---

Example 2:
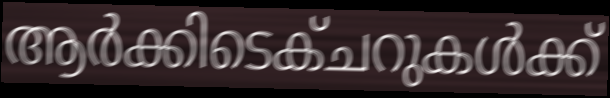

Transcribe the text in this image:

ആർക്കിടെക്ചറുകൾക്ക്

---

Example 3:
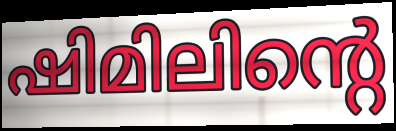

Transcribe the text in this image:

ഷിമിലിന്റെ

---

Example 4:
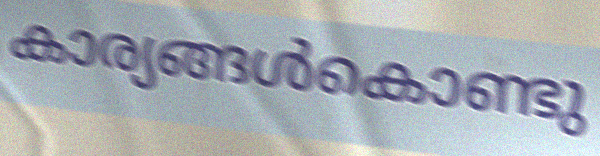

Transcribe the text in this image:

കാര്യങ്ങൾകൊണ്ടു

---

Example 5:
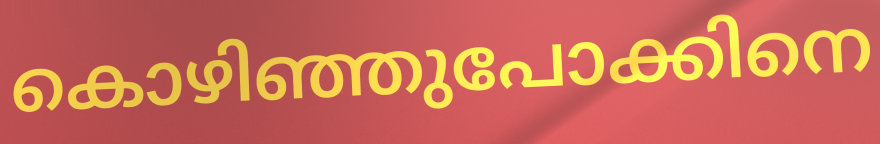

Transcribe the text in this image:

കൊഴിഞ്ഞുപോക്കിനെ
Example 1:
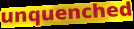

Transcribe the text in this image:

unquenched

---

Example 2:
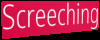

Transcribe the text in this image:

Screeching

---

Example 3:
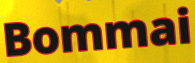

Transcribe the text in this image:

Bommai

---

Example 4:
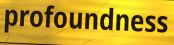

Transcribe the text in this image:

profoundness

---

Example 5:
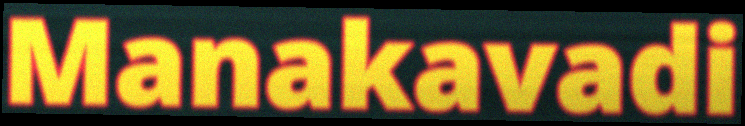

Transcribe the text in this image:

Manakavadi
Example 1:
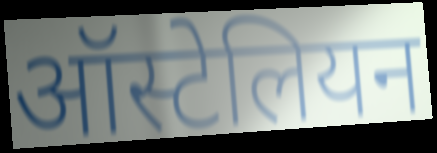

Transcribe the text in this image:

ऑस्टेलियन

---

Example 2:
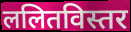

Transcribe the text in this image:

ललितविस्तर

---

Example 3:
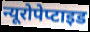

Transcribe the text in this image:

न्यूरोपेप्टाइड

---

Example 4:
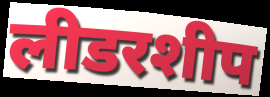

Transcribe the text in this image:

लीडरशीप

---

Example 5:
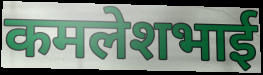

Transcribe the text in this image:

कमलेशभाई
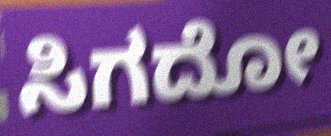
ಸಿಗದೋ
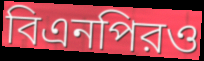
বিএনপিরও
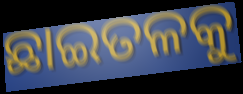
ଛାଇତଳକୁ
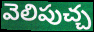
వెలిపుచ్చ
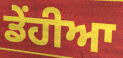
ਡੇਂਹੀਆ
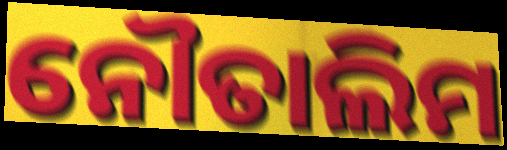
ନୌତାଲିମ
━━━━━━━━━━━━━━━━
Repeat the lines above exactly, and keep every picture out.

## [SOLUTION TO THE EXERCISE]
---

Example 2:

Transcribe the text in this image:

ആർക്കിടെക്ചറുകൾക്ക്

---

Example 3:

Transcribe the text in this image:

ഷിമിലിന്റെ

---

Example 4:

Transcribe the text in this image:

കാര്യങ്ങൾകൊണ്ടു

---

Example 5:

Transcribe the text in this image:

കൊഴിഞ്ഞുപോക്കിനെ
Example 1:

Transcribe the text in this image:

unquenched

---

Example 2:

Transcribe the text in this image:

Screeching

---

Example 3:

Transcribe the text in this image:

Bommai

---

Example 4:

Transcribe the text in this image:

profoundness

---

Example 5:

Transcribe the text in this image:

Manakavadi
Example 1:

Transcribe the text in this image:

ऑस्टेलियन

---

Example 2:

Transcribe the text in this image:

ललितविस्तर

---

Example 3:

Transcribe the text in this image:

न्यूरोपेप्टाइड

---

Example 4:

Transcribe the text in this image:

लीडरशीप

---

Example 5:

Transcribe the text in this image:

कमलेशभाई
ಸಿಗದೋ
বিএনপিরও
ଛାଇତଳକୁ
వెలిపుచ్చ
ਡੇਂਹੀਆ
ନୌତାଲିମ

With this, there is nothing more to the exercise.